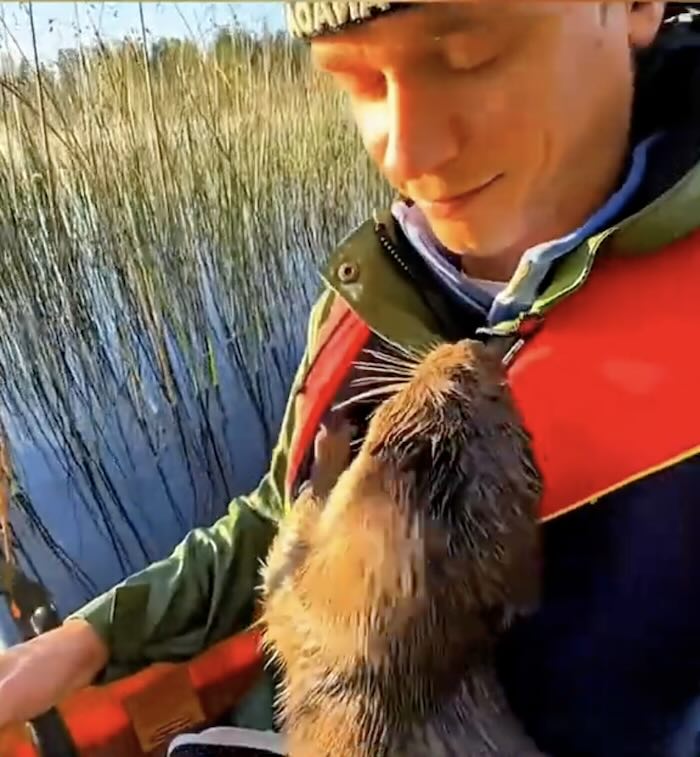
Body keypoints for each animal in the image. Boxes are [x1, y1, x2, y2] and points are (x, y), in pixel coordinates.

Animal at [260, 338, 545, 757]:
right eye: (499, 394)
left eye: (458, 375)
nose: (471, 344)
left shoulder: (306, 607)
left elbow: (285, 553)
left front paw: (330, 436)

- - - - - - -

| Your goal |
Show every line of the data that includes the string "left".

| Exercise answer |
left eye: (458, 375)
left shoulder: (306, 607)
left elbow: (285, 553)
left front paw: (330, 436)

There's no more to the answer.